Selection:

____

I don't think it hurts to permit writes, but indeed the unwinder should be able to unwind the function. I'm also not sure how setting $lr "fixes" it. Setting $lr changes the value of $lr in the top-level frame, not in frame 6? Debugging the unwinder is a bit of work. The trapframe unwinder does unwind 'lr' from the trapframe. If the layout the unwinder assumes is wrong that might manifest as this though. One way you can check is if the register values at frame 6 (info registers) match the value of the trapframe (which you can find via 'p *frame' up in frames 3 or 4.
(In reply to John Baldwin from comment #5) I wouldn't say that setting $lr fixes this issue with kgdb, but it just helps me to update LR to a value printed by ddb right after a switch to frame 6. Please, take a look at the stack backtrace printed by ddb and backtraces and registers printed by kgdb I attached. I could create a new PR with a patch for kgdb actually to separate work. What do you think?

____

Tasks and exercises:
**A.** Retype the kgdb unwinder discussion from "I don't think" to "frames 3 or 4.".
**B.** Write what comes next in the kgdb unwinder discussion, picking up after its final sentence.

Provided data:
____

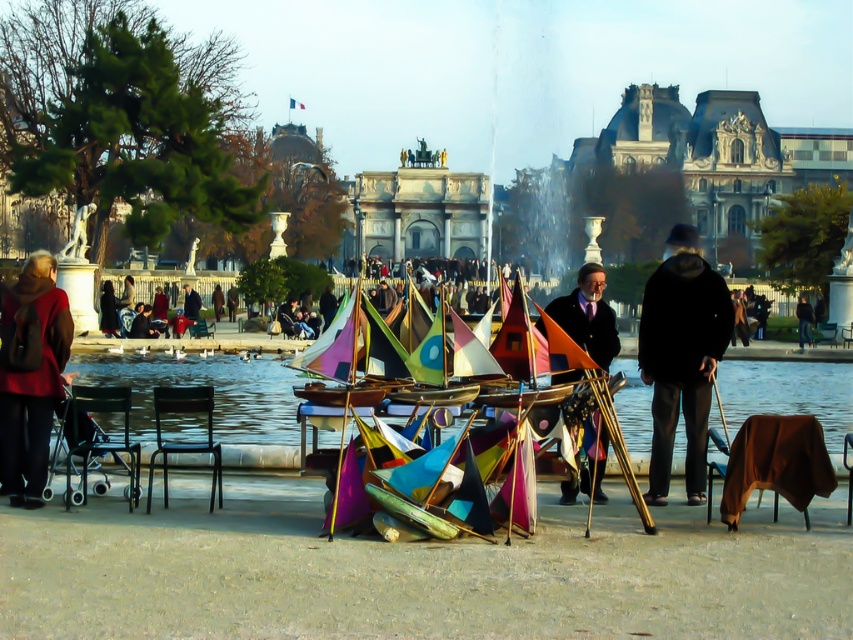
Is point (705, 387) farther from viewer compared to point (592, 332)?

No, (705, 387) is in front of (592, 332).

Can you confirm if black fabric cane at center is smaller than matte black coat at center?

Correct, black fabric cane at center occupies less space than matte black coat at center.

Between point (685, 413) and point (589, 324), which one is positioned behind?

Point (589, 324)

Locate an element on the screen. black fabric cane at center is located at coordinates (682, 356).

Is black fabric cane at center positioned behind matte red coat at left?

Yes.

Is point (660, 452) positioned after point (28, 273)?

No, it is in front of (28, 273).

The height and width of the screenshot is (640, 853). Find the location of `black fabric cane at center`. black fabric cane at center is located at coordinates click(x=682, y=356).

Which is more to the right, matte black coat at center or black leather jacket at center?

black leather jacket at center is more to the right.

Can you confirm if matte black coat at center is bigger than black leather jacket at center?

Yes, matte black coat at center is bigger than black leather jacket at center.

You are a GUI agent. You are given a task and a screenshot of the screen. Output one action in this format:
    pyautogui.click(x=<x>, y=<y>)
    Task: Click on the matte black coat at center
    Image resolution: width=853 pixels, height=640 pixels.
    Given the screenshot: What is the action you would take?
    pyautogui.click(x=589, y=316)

____

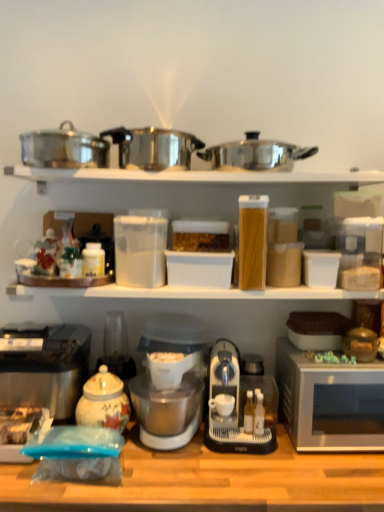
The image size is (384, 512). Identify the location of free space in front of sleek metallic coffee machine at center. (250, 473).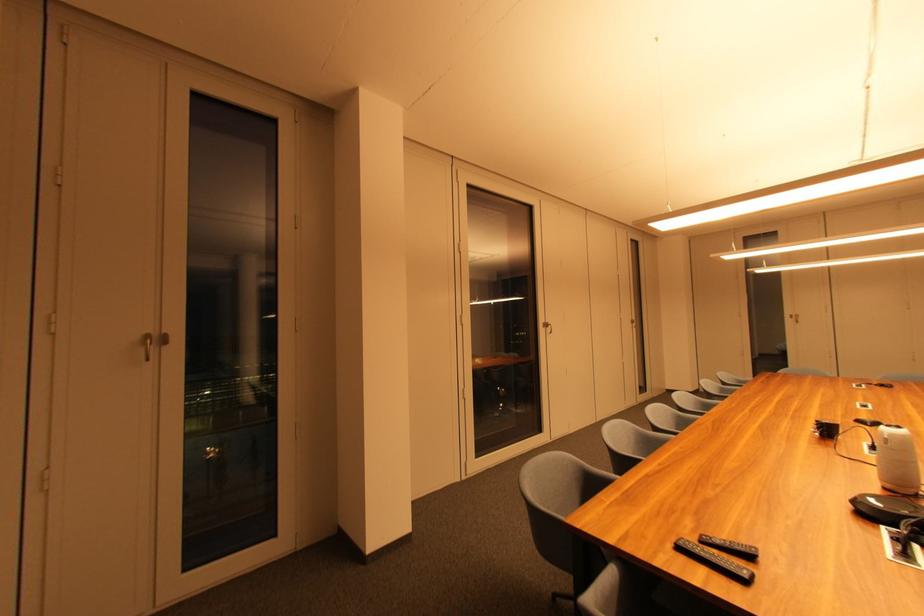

____

Written responses:
**A.**
I don't think it hurts to permit writes, but indeed the unwinder should be able to unwind the function. I'm also not sure how setting $lr "fixes" it. Setting $lr changes the value of $lr in the top-level frame, not in frame 6? Debugging the unwinder is a bit of work. The trapframe unwinder does unwind 'lr' from the trapframe. If the layout the unwinder assumes is wrong that might manifest as this though. One way you can check is if the register values at frame 6 (info registers) match the value of the trapframe (which you can find via 'p *frame' up in frames 3 or 4.

**B.**
Created attachment 220115 [details] Stack backtrace and registers printed by DDB
Created attachment 220116 [details] This is what I did to restore a correct value of LR in kgdb
Any comments?
The patch looks ok to me. One cosmetic nit: I think the check for curthread == kdb_thread can be lifted out of the switch statement, i.e., the function should just return immediately if curthread != kdb_thread.
(In reply to Mark Johnston from comment #10) I also thought about it. No problem, will do!
Created attachment 220181 [details] Write SP, LR and r0-r12 registers in addition to the PC one
(In reply to Dmitry Salychev from comment #12) Thanks, committed.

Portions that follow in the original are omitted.